How to get rid of the tolls that kill you, and the companies that kill them
A driver is taken to the hospital after being struck by a vehicle on Interstate 40 in Minneapolis, Minnesota, U.S., December 18, 2020.
A driver was taken to an area hospital after he was struck by an automobile while crossing an interstate near Minneapolis, MN.
The driver, who is not being identified, suffered non-life-threatening injuries.
REUTERS/Aaron Josefczyk/File PhotoA worker cleans the road leading to a toll booth at the entrance to Interstate 40 near Minneapolis on Friday, December 19, 2020, in Minneapolis.
REUTERS: Joe Raedle/File photoVehicles are driven along the Interstate 40 bridge in Minneapolis as part of a project to replace the toll booths with payment systems to make travel safer and more efficient.
The system, dubbed “Tollless,” will replace the state-run toll booths along I-40 and will replace them with new systems that will also provide faster, less costly and safer transportation.
The lanes will also be paved and equipped with electronic sensors that will allow motorists to pay the toll without having to wait for a cashier to come pick them up.
The $5 billion project, dubbed the Tollless Connections Project, was announced by Minnesota Governor Mark Dayton and the state Legislature earlier this year.

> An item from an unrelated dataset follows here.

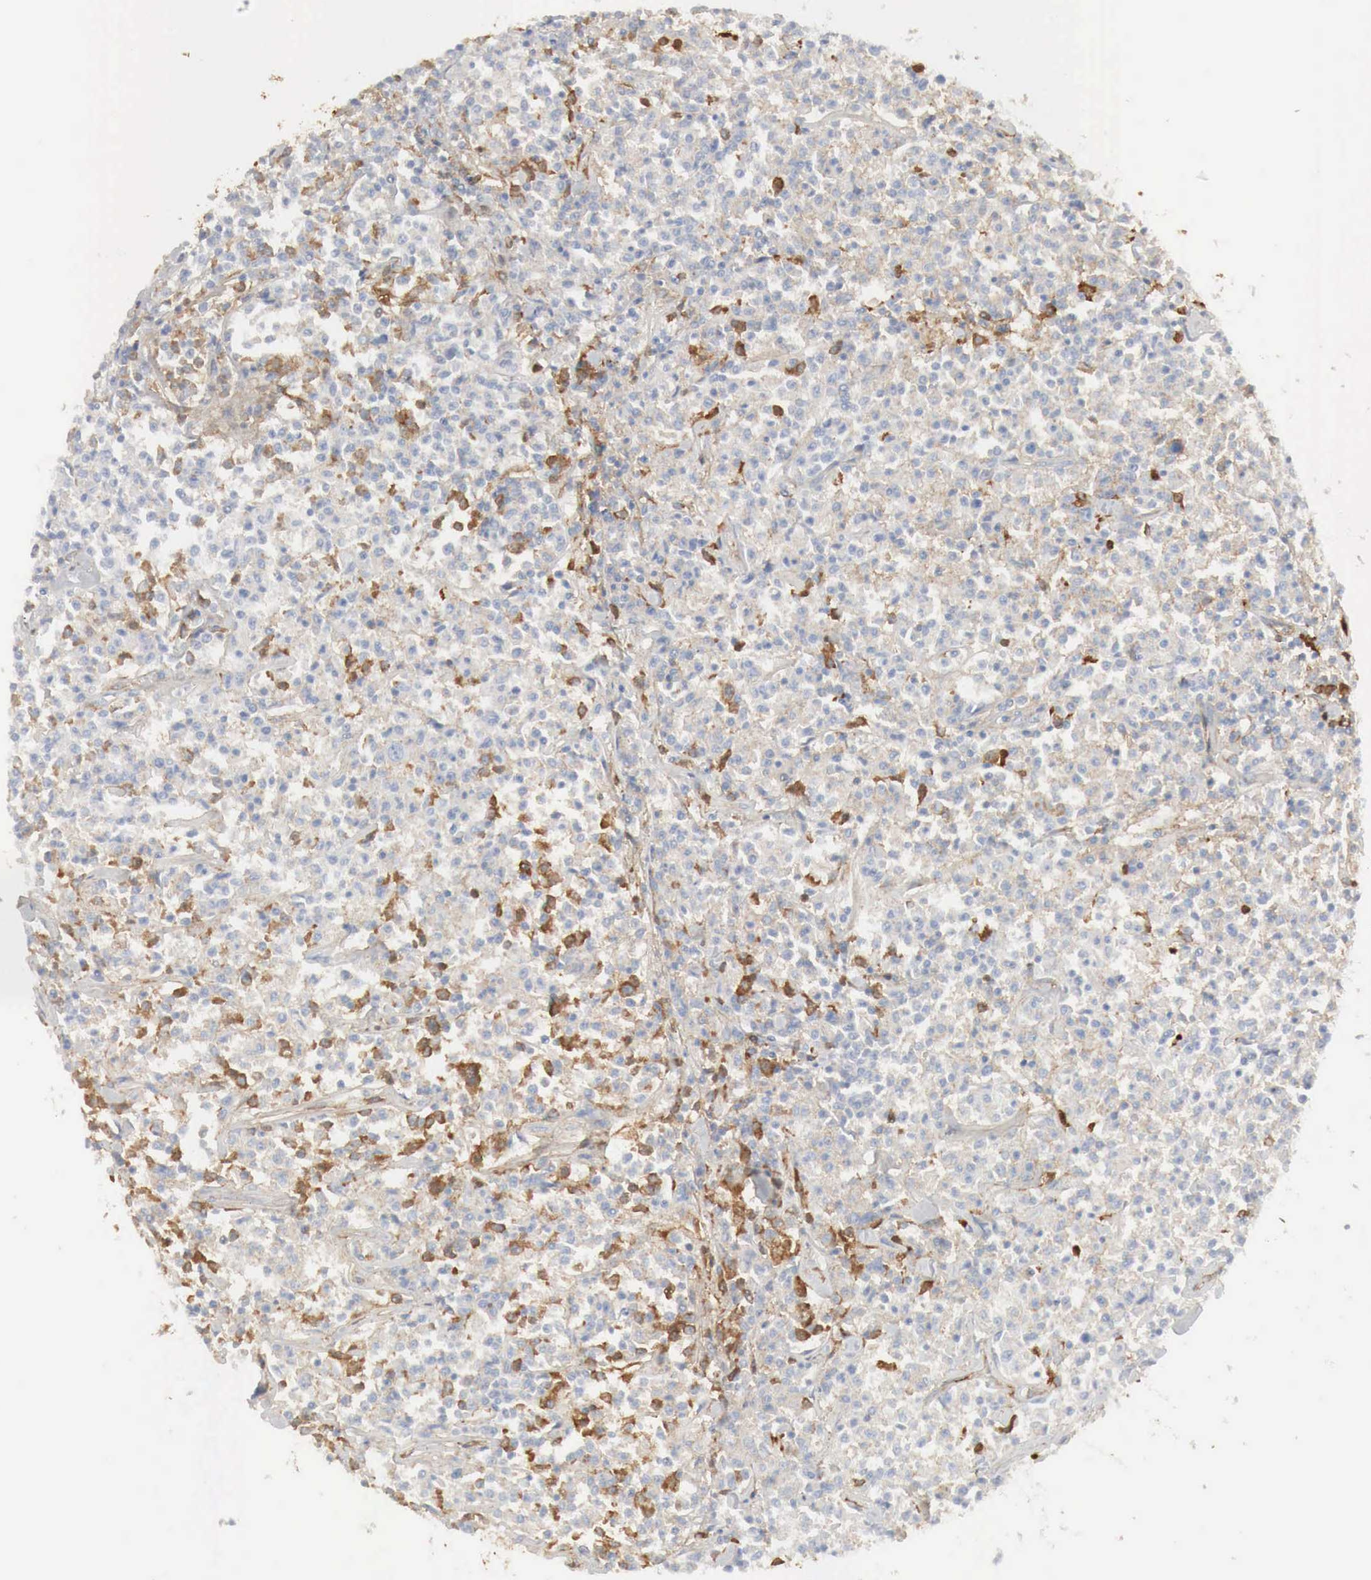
{"staining": {"intensity": "negative", "quantity": "none", "location": "none"}, "tissue": "lymphoma", "cell_type": "Tumor cells", "image_type": "cancer", "snomed": [{"axis": "morphology", "description": "Malignant lymphoma, non-Hodgkin's type, Low grade"}, {"axis": "topography", "description": "Small intestine"}], "caption": "There is no significant staining in tumor cells of lymphoma.", "gene": "IGLC3", "patient": {"sex": "female", "age": 59}}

The tolls will be replaced by a system that uses magnetic stripe technology, which allows drivers to pay using a smartphone app instead of cash, according to the U.A.E. The program will cost $10 million per mile, the Minnesota Department of Transportation said.
Minnesota has a $1.4 billion budget shortfall, and Dayton said the state needs to spend $200 million to replace all toll booths in Minnesota.
Minnesota DOT Commissioner Mike Walshe told reporters on Friday that the project will cost about $1 billion and is expected to cost about 20 years to complete.